Job item.
Which lines in the items below contain the word "bonaerense"? Pull out each of those lines in full.
----- Task inputs -----
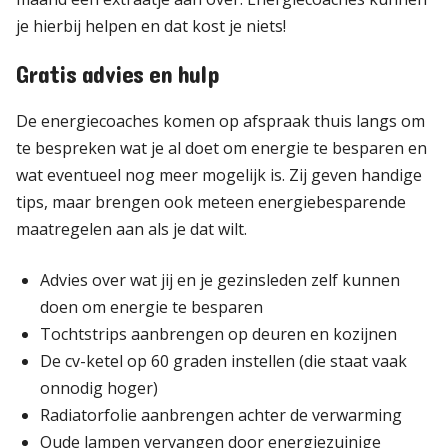
je hierbij helpen en dat kost je niets!
Gratis advies en hulp
De energiecoaches komen op afspraak thuis langs om
te bespreken wat je al doet om energie te besparen en
wat eventueel nog meer mogelijk is. Zij geven handige
tips, maar brengen ook meteen energiebesparende
maatregelen aan als je dat wilt.
Advies over wat jij en je gezinsleden zelf kunnen
doen om energie te besparen
Tochtstrips aanbrengen op deuren en kozijnen
De cv-ketel op 60 graden instellen (die staat vaak
onnodig hoger)
Radiatorfolie aanbrengen achter de verwarming
Oude lampen vervangen door energiezuinige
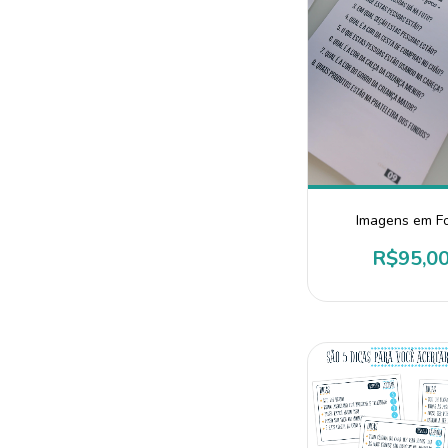
Imagens em F
R$95,0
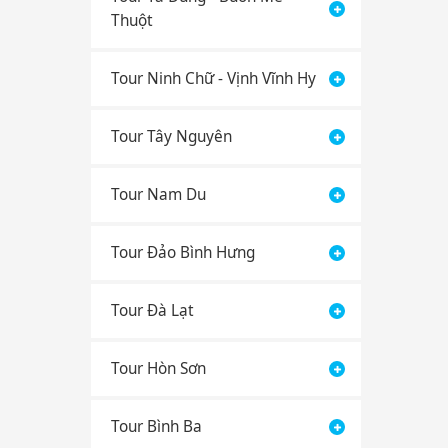
Thuột
Tour Ninh Chữ - Vịnh Vĩnh Hy
Tour Tây Nguyên
Tour Nam Du
Tour Đảo Bình Hưng
Tour Đà Lạt
Tour Hòn Sơn
Tour Bình Ba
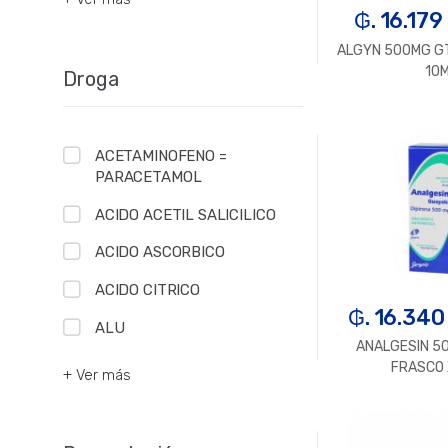
₲. 16.179
ALGYN 500MG G
10
Droga
-
U
ACETAMINOFENO =
PARACETAMOL
ACIDO ACETIL SALICILICO
ACIDO ASCORBICO
ACIDO CITRICO
₲. 16.340
ALU
ANALGESIN 5
FRASCO 
+ Ver más
-
U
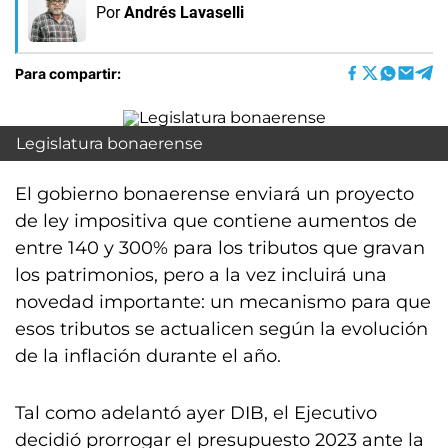
Por
Andrés Lavaselli
Para compartir:
Legislatura bonaerense
El gobierno bonaerense enviará un proyecto
de ley impositiva que contiene aumentos de
entre 140 y 300% para los tributos que gravan
los patrimonios, pero a la vez incluirá una
novedad importante: un mecanismo para que
esos tributos se actualicen según la evolución
de la inflación durante el año.
Tal como adelantó ayer DIB, el Ejecutivo
decidió prorrogar el presupuesto 2023 ante la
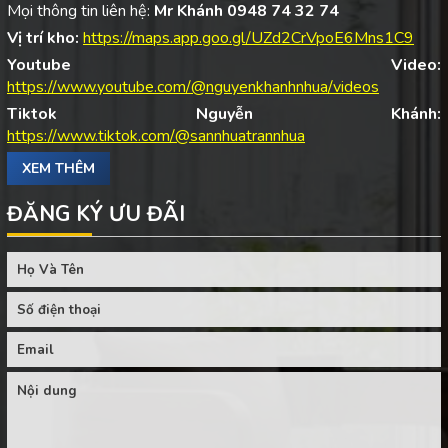
Mọi thông tin liên hệ:
Mr Khánh 0948 74 32 74
Vị trí kho:
https://maps.app.goo.gl/UZd2CrVpoE6Mns1C9
Youtube Video:
https://www.youtube.com/@nguyenkhanhnhua/videos
Tiktok Nguyễn Khánh:
https://www.tiktok.com/@sannhuatrannhua
XEM THÊM
ĐĂNG KÝ ƯU ĐÃI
-----
Output of the exercise.
Legislatura bonaerense
El gobierno bonaerense enviará un proyecto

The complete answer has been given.